■ WHAT TO WORK ON ■
Among the entries below, extract exactly the lines that run from the one with "Interdisziplinär" through the one with "Veelgestelde vragen", both ends included.

■ STUDY MATERIAL ■
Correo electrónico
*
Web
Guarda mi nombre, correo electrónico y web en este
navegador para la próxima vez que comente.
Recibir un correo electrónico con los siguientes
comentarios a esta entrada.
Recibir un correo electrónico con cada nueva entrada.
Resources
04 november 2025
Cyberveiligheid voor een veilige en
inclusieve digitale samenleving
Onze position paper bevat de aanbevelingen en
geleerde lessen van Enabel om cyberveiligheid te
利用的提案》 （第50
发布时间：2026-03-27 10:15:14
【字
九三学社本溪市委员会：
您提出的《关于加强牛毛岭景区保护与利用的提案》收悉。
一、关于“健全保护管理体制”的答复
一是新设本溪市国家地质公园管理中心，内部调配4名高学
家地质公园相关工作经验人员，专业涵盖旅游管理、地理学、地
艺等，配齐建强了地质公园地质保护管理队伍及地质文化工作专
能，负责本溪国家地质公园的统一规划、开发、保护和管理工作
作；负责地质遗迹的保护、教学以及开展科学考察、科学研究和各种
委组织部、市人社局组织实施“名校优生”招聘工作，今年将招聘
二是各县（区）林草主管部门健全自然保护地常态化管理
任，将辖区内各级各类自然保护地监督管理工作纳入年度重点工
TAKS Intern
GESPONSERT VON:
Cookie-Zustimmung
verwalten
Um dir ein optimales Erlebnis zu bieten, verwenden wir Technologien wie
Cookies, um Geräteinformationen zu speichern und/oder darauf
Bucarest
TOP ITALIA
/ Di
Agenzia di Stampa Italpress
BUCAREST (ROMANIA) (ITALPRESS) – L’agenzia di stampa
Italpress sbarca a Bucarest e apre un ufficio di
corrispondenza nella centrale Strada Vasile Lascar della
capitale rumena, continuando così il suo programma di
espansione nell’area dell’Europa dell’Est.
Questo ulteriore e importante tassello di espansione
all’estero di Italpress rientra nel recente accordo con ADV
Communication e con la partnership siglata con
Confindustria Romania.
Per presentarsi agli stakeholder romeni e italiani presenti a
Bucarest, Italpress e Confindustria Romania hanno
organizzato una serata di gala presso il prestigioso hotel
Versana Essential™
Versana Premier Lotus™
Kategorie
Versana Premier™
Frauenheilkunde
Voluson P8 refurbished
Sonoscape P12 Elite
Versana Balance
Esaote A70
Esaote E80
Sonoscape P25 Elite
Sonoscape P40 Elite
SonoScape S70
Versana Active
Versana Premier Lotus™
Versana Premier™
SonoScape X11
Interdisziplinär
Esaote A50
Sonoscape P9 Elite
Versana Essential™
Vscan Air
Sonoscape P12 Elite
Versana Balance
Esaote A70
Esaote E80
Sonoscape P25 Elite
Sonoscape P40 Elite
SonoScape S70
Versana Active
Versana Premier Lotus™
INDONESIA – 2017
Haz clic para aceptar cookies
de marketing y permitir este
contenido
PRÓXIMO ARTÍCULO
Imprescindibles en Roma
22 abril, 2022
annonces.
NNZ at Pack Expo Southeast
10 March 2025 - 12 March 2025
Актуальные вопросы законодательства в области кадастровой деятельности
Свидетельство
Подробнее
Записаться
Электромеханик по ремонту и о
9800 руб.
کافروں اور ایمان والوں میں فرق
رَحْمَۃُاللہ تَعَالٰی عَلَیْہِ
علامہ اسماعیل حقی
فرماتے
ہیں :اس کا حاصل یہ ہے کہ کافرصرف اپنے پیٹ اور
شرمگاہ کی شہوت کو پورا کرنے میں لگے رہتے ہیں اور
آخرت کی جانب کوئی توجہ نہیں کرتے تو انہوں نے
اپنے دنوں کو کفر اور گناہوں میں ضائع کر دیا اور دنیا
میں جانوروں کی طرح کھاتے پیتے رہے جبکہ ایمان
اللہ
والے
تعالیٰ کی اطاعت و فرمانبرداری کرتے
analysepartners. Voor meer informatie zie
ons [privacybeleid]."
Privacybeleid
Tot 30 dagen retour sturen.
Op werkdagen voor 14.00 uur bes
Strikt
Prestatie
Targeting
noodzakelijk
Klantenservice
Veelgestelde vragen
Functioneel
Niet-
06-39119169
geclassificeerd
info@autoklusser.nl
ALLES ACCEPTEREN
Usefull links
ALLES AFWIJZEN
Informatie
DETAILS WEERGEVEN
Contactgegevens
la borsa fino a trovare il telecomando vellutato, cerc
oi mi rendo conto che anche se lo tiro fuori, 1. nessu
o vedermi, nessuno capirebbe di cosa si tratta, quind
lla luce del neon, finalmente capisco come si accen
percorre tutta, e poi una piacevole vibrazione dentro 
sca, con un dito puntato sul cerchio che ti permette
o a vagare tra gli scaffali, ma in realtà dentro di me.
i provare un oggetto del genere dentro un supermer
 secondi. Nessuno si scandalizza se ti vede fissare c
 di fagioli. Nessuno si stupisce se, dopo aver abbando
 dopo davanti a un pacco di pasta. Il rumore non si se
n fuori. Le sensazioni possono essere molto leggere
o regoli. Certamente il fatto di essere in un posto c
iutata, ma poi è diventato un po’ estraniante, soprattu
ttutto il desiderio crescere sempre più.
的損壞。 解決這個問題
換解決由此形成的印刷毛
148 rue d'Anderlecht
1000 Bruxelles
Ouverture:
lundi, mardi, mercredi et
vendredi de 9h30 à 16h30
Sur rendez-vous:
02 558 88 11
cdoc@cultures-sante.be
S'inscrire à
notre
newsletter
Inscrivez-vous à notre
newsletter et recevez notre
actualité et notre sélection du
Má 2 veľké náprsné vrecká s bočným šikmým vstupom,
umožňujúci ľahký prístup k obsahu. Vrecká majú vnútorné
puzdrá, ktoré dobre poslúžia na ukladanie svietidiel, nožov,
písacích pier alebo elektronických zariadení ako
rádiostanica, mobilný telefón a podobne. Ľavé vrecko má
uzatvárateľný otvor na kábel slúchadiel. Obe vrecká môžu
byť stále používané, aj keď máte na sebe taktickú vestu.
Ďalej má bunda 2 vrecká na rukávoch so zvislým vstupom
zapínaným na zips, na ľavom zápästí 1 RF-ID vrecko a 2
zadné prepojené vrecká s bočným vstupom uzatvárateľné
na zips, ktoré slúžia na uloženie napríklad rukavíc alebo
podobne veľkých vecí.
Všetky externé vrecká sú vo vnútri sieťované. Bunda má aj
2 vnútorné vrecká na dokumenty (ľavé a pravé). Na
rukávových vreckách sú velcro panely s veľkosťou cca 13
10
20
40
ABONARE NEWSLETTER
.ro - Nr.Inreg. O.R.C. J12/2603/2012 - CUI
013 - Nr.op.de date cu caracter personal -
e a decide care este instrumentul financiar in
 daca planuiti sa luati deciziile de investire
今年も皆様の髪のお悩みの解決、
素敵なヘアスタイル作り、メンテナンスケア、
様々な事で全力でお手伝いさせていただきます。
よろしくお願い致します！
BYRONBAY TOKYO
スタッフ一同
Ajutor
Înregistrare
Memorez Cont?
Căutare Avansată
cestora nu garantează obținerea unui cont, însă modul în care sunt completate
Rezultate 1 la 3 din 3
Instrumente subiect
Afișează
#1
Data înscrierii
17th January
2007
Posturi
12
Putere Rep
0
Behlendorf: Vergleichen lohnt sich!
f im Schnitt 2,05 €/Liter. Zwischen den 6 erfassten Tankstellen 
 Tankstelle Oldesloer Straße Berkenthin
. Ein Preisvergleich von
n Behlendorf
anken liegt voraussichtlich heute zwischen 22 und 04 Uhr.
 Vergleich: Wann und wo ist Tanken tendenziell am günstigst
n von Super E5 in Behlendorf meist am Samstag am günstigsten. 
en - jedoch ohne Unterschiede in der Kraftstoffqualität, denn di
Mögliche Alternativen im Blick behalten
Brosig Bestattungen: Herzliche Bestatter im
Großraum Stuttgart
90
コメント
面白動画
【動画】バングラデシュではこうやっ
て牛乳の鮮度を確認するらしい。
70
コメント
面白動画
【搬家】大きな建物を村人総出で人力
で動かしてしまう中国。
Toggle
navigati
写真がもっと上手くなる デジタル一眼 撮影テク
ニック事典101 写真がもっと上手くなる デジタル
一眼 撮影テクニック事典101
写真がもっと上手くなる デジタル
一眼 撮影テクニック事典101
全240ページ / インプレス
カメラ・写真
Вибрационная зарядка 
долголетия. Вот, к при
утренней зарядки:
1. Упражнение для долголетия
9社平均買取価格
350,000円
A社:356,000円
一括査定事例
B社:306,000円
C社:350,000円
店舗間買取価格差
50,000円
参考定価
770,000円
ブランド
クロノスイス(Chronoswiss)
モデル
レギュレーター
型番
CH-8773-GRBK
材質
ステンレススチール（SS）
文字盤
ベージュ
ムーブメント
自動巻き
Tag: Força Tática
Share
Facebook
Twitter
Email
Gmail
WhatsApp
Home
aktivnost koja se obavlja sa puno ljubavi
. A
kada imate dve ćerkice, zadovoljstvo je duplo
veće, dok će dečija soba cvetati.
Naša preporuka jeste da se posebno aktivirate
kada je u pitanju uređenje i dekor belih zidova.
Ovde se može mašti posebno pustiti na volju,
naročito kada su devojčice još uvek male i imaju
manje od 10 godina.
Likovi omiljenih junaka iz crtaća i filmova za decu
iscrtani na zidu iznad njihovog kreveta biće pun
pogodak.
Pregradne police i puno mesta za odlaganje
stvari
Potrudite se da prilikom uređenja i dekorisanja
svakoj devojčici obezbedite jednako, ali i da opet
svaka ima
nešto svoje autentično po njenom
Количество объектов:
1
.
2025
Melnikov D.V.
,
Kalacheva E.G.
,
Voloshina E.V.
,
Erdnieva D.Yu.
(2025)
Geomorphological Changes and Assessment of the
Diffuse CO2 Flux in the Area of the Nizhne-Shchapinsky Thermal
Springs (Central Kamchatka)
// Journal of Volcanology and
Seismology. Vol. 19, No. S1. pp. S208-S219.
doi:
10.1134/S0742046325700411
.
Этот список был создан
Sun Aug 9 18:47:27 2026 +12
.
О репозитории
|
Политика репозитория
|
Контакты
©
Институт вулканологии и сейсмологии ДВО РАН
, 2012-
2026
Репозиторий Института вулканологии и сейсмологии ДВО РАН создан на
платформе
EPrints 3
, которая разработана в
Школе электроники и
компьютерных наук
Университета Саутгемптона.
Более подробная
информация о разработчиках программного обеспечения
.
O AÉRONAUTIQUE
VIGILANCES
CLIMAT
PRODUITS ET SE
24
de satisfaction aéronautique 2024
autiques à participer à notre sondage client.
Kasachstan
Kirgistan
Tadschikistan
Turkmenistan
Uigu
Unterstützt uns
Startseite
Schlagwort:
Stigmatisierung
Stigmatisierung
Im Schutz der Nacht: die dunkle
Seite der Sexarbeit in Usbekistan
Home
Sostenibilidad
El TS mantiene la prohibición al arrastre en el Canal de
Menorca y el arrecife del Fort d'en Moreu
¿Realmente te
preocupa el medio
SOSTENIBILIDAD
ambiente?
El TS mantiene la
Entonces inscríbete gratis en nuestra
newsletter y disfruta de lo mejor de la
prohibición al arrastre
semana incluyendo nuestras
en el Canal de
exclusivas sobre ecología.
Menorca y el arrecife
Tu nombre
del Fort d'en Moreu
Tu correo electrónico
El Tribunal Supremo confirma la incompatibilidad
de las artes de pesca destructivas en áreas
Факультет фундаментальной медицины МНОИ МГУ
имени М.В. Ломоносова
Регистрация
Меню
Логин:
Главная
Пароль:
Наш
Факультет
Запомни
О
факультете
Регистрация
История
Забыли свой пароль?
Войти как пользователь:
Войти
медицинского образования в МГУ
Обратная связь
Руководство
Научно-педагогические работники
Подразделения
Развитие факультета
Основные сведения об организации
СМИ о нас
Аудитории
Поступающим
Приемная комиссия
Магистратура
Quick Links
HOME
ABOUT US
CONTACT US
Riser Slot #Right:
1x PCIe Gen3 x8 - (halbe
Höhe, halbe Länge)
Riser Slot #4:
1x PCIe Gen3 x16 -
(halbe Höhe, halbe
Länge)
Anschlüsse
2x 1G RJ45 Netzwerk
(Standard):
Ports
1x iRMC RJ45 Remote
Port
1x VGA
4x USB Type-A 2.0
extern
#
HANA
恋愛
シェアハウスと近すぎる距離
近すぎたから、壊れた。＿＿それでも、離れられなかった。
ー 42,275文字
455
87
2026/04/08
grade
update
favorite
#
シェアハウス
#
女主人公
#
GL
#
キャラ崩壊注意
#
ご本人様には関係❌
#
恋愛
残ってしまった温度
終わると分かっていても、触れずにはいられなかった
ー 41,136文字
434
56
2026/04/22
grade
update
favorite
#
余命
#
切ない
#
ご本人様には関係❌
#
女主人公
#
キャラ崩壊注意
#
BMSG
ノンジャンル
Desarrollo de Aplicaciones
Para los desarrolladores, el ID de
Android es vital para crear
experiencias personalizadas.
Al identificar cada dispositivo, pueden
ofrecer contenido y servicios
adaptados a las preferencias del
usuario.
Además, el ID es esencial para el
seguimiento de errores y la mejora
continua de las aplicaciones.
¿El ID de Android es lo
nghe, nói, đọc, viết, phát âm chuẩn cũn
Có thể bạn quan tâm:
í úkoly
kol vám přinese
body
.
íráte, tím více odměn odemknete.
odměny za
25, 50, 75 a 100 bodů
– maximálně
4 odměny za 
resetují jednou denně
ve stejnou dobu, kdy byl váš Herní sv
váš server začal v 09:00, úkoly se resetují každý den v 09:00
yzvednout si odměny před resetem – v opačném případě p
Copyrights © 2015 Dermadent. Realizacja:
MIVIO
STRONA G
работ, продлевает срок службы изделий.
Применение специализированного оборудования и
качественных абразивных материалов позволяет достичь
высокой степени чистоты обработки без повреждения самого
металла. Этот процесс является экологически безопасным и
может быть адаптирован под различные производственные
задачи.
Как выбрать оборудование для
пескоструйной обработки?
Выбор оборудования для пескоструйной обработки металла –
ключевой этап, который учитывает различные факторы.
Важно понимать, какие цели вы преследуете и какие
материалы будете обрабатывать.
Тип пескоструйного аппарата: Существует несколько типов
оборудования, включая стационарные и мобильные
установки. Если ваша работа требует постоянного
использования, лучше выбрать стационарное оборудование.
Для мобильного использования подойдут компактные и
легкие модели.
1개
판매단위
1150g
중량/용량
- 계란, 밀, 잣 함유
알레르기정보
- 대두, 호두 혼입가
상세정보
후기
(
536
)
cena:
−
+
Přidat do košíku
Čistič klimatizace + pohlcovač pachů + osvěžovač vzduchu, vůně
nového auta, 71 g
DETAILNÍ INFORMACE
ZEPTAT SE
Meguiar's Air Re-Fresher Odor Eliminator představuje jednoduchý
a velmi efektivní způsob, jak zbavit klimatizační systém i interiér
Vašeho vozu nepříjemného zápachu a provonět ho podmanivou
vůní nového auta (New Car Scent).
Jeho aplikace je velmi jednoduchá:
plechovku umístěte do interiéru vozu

■ RESPONSE TO THIS TASK ■
Interdisziplinär
Esaote A50
Sonoscape P9 Elite
Versana Essential™
Vscan Air
Sonoscape P12 Elite
Versana Balance
Esaote A70
Esaote E80
Sonoscape P25 Elite
Sonoscape P40 Elite
SonoScape S70
Versana Active
Versana Premier Lotus™
INDONESIA – 2017
Haz clic para aceptar cookies
de marketing y permitir este
contenido
PRÓXIMO ARTÍCULO
Imprescindibles en Roma
22 abril, 2022
annonces.
NNZ at Pack Expo Southeast
10 March 2025 - 12 March 2025
Актуальные вопросы законодательства в области кадастровой деятельности
Свидетельство
Подробнее
Записаться
Электромеханик по ремонту и о
9800 руб.
کافروں اور ایمان والوں میں فرق
رَحْمَۃُاللہ تَعَالٰی عَلَیْہِ
علامہ اسماعیل حقی
فرماتے
ہیں :اس کا حاصل یہ ہے کہ کافرصرف اپنے پیٹ اور
شرمگاہ کی شہوت کو پورا کرنے میں لگے رہتے ہیں اور
آخرت کی جانب کوئی توجہ نہیں کرتے تو انہوں نے
اپنے دنوں کو کفر اور گناہوں میں ضائع کر دیا اور دنیا
میں جانوروں کی طرح کھاتے پیتے رہے جبکہ ایمان
اللہ
والے
تعالیٰ کی اطاعت و فرمانبرداری کرتے
analysepartners. Voor meer informatie zie
ons [privacybeleid]."
Privacybeleid
Tot 30 dagen retour sturen.
Op werkdagen voor 14.00 uur bes
Strikt
Prestatie
Targeting
noodzakelijk
Klantenservice
Veelgestelde vragen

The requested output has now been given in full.